** Excerpted data follows **

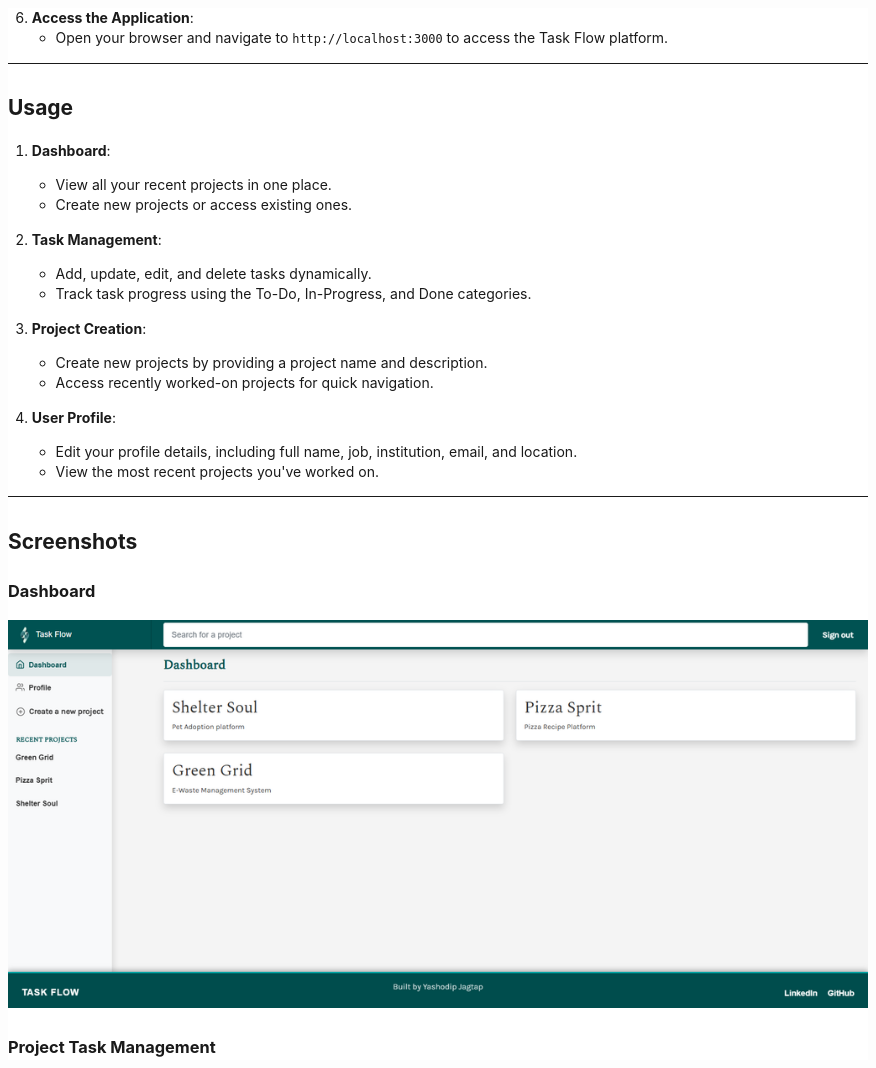 6. **Access the Application**:
   - Open your browser and navigate to `http://localhost:3000` to access the Task Flow platform.

---

## Usage
1. **Dashboard**:
   - View all your recent projects in one place.
   - Create new projects or access existing ones.

2. **Task Management**:
   - Add, update, edit, and delete tasks dynamically.
   - Track task progress using the To-Do, In-Progress, and Done categories.

3. **Project Creation**:
   - Create new projects by providing a project name and description.
   - Access recently worked-on projects for quick navigation.

4. **User Profile**:
   - Edit your profile details, including full name, job, institution, email, and location.
   - View the most recent projects you've worked on.

---

## Screenshots

### Dashboard
![Dashboard](screencapture-localhost-3000-dashboard-2025-08-30-22_02_38.png)

### Project Task Management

** End of Excerpted data **

_Exercise_. Please reproduce the text of the listing above line for line, leaving out the pictures.

_Answer area_.
 6. **Access the Application**:
   - Open your browser and navigate to `http://localhost:3000` to access the Task Flow platform.

---

## Usage
1. **Dashboard**:
   - View all your recent projects in one place.
   - Create new projects or access existing ones.

2. **Task Management**:
   - Add, update, edit, and delete tasks dynamically.
   - Track task progress using the To-Do, In-Progress, and Done categories.

3. **Project Creation**:
   - Create new projects by providing a project name and description.
   - Access recently worked-on projects for quick navigation.

4. **User Profile**:
   - Edit your profile details, including full name, job, institution, email, and location.
   - View the most recent projects you've worked on.

---

## Screenshots

### Dashboard
![Dashboard](screencapture-localhost-3000-dashboard-2025-08-30-22_02_38.png)

### Project Task Management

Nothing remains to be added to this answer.